A few short days ago, we received reports in the mail. We requested these reports, these notes for our records. One was the general summary of all the doctors we met with a couple weeks ago: an epileptologist, a neuropsychologist, a rehabilitation doc and our neurosurgeon. These are the typical reports you would receive if you requested such…. the second was their notes. Notes or their thoughts rather that aren’t necessarily put in the polished summary of the first report. It took us back a bit.
From that, we went on another research trek, looking for more confirmation from physicians outside of Colorado… we contacted the Director of Pediatric Neurology at Miami Children’s Hospital (a man we’ve spoken to before), and a number doctors who sit on the Board of Directors at the Hemispherectomy Foundation. Two of those docs and the Miami doc quickly returned our emails.

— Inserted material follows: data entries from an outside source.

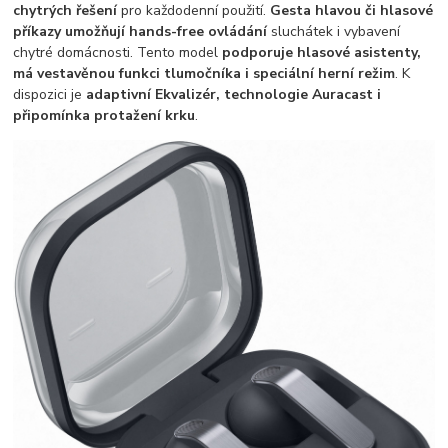
chytrých řešení
pro každodenní použití.
Gesta hlavou či hlasové
příkazy umožňují hands-free ovládání
sluchátek i vybavení
chytré domácnosti. Tento model
podporuje hlasové asistenty,
má vestavěnou funkci tlumočníka i speciální herní režim
. K
dispozici je
adaptivní Ekvalizér, technologie Auracast i
připomínka protažení krku
.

Everything has been confirmed. We are doing the best thing we can, truly, the only method of treatment for Jackson’s diagnosis.
It gives little peace to the anguish we feel.
Next up, I’ll explain the diagnosis for those of your who have been asking….
Thank you for supporting Jackson and our family
P.S. If you haven’t noted it, Jackson’s surgery date has changed to Friday, June 29th at 2pm due to a scheduling error / conflict by our neurosurgeon’s scheduler.